Telling him would just make it harder to leave. Instead, she felt the tears gather again, listened to Val say beautiful things in a language she didn’t understand, and made love to him until the early morning hours.
They kept quiet the next morning, made love in the shower one last time, dressed, and went to the hospital to gather Gabi and say good-bye.
Val held her hand, kept telling her they were going to be fine . . .
Meg didn’t see it. His life was in Florida, and hers was an entire country away.
Gabi woke before the sun. The nurse made her rounds and removed all the needles and medications from Gabi’s room.
She showered, dressed, and waited for the doctor’s last visit. She hurt, still. Two weeks and her body had aged ten years.
Alonzo had drugged her. The pills he told her were aspirin weren’t. The strong opiates left her with headaches. The alcohol he’d given her made it worse. Then the pain had gotten better. She remembered her wedding . . . how Alonzo had constructed the whole thing.
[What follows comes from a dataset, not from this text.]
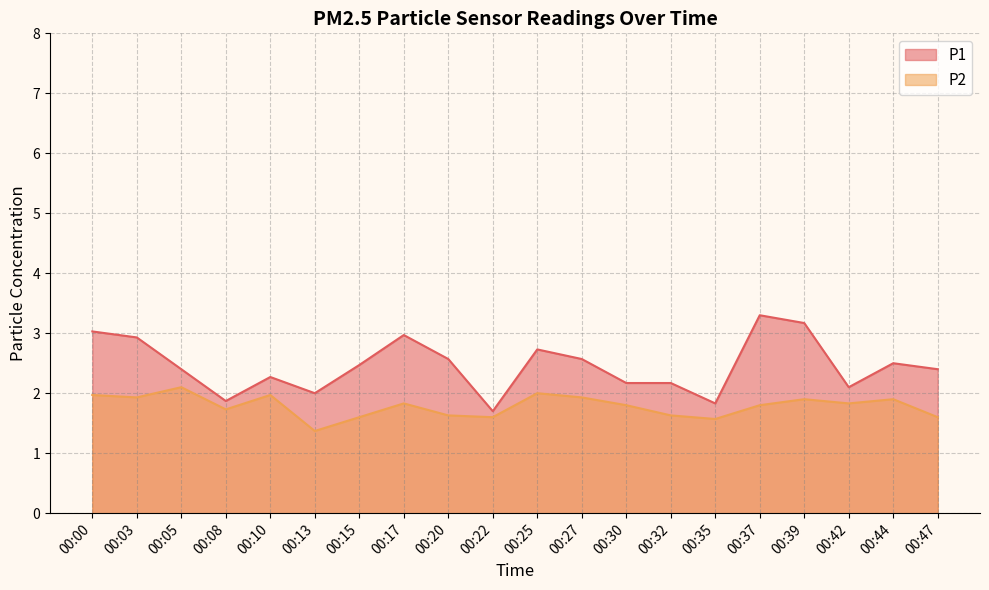

List the labels in order of P1 value, smallest first.

00:22, 00:35, 00:08, 00:13, 00:42, 00:30, 00:32, 00:10, 00:05, 00:47, 00:15, 00:44, 00:20, 00:27, 00:25, 00:03, 00:17, 00:00, 00:39, 00:37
She’d been high, even then, but she couldn’t say she didn’t know what she was doing. And that was the biggest betrayal of all. After that, everything was a blur. The first time the needle had pierced her skin the euphoria had been instant. She remembered, briefly, that it wasn’t right. Nothing worked against pain like that. Nothing legal, in any event. He had her out on the ocean for a week. She remembered two days of it.
Once she arrived in the hospital, all she did was beg for more drugs. The staff had to restrain her, give her weaker drugs until she could be pulled off them completely. She was humiliated, damaged.
Gabi shook the thoughts from her head, realized she wasn’t alone in the room. “Dr. Hoyt. I’m sorry . . .” she waved a hand in the air.
“Distracted. It’s OK, Gabi. I wanted to check on you before you left.”